How is Cecily characterized in The Importance of Being Earnest?
How is Cecily characterized in The Importance of Being Earnest?
Cecily is described as “a sweet, simple, innocent girl.” Gwendolen is depicted as “a brilliant, clever, thoroughly experienced lady.” (These claims come from Jack and Algernon respectively). Despite these supposed contrasts, it seems that the women in Oscar Wilde’s play possess more similarities than differences.
What are three adjectives that would be used to describe Cecily?
Some adjectives that describe her would be simple, defensive, and rebellious. Why do these adjectives describe Cecily? She is simple because she does not dress in expensive dresses and wears her hair in fancy hairstyles.
Does Cecily like Algernon?
Cecily continues to confide her romantic dreams to Algernon, revealing that she, like Gwendolen, feels attracted to the name Ernest. Her speech makes the audience wonder if Cecily and Gwendolen have been reading the same sentimental novel.
Is Cecily a more realistic character than Gwendolen?
Cecily is probably the most realistically drawn character in the play. Like Gwendolen, she is obsessed with the name Ernest, but she is even more intrigued by the idea of wickedness.

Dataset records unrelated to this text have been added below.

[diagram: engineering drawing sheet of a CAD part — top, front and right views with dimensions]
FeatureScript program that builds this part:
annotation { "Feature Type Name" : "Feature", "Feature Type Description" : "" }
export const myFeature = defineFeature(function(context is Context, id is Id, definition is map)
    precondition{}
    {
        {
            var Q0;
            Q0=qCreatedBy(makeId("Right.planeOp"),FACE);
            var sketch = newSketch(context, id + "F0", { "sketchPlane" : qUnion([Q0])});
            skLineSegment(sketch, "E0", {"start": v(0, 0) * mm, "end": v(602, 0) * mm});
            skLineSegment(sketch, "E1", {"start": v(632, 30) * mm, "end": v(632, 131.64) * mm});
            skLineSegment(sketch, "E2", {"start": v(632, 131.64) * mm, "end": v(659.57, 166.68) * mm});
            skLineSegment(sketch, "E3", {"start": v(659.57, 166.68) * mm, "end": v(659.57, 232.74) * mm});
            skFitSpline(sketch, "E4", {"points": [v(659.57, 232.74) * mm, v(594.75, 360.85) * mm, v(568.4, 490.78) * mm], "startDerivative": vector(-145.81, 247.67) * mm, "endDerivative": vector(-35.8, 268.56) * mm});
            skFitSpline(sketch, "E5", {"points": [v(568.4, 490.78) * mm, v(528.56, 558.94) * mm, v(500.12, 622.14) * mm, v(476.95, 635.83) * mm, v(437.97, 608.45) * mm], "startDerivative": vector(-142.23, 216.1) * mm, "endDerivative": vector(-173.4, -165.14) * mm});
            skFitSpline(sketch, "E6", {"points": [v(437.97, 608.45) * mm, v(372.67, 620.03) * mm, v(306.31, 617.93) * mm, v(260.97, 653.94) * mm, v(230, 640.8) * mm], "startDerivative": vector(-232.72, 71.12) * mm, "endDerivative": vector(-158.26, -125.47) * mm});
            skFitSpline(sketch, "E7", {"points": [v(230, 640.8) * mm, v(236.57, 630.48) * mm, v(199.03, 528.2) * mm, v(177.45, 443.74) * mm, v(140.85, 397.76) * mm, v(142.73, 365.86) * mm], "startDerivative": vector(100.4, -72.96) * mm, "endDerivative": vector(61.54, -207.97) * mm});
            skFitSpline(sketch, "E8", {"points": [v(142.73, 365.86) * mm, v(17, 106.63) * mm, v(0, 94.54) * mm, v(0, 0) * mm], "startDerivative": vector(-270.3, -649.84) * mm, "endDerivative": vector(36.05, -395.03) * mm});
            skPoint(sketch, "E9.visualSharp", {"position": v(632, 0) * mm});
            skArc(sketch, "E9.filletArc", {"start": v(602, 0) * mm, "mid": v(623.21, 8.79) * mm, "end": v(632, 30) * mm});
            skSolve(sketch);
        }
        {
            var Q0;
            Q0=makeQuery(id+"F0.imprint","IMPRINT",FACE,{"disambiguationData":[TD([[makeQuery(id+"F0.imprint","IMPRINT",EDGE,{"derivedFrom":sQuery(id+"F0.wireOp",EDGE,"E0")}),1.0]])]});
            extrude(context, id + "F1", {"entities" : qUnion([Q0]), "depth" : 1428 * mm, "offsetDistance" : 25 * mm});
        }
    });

What do Cecily and Gwendolen compare?
Both women are smart, persistent and in pursuit of goals in which they take the initiative. Gwendolen follows Jack to the country — an atmosphere rather alien to her experiences, and Cecily pursues Algernon from the moment she lays eyes on him. Both women are perfectly capable of outwitting their jailers.
Where does Cecily live in The Importance of Being Earnest?
Cecily Cardew Jack Worthing’s ward, daughter of his adopted father, Sir Thomas Cardew. She is of debutante age, 18, but she is being tutored at Jack’s secluded country estate by Miss Prism, her governess.
What kind of person is Cecily?
Cecily is probably the most realistically drawn character in the play, and she is the only character who does not speak in epigrams. Her charm lies in her idiosyncratic cast of mind and her imaginative capacity, qualities that derive from Wilde’s notion of life as a work of art.
Who is Cecily in love with?
Algernon
Cecily Cardew: Jack’s niece and ward, Cecily Cardew falls in love with Algernon when he visits her under the assumed name of Ernest, and she tells him that she could never love a man named anything but Ernest.
What type of character is Cecily?
She is a very romantic, imaginative, kind, sensitive girl who feels the repression of Prism’s rules. Cecily is a little bit silly and naïve girl, and we understand it after she declares that she wants to meet a “wicked man.” Also, she is described as less sophisticated than Gwendolen.
Who does Cecily think she is in a relationship with?
When Cecily lays out the facts of her relationship with Ernest for the man she thinks is Ernest himself, she closely resembles Gwendolen. She makes a grand Gwendolen-like pronouncement or two and demonstrates a Gwendolen-like self-consciousness with regard to her diary.
What is the central theme in The Importance of Being Earnest?
The Importance of Being Earnest: Theme Analysis. This is the central theme of the play. Wilde lampoons the Victorian convention of preserving the appearance of respectability to hide cruel, manipulative, avaricious attitudes and unrespectable behavior.
Can You summarize The Importance of Being Earnest?
The Importance of Being Earnest Summary. The play opens as Algernon Moncrief plays the piano in his fashionable London flat, while his butler Lane prepares a tea service for Algernon’s Aunt Augusta, ( Lady Bracknell ), and her daughter, Gwendolen Fairfax, whom Algernon expects to arrive shortly. Surprisingly, Lane announces the arrival of Algernon’s friend Mr. Ernest Worthing (Jack).
What is the importance of earnest about?
The Importance of Being Earnest is a comedy of manners set in Victorian England. Algernon lives in London and says he has a sick friend in the country. He uses visits to his imaginary friend to get out of things. His best friend, Ernest, is also Jack and is doing the exact same thing.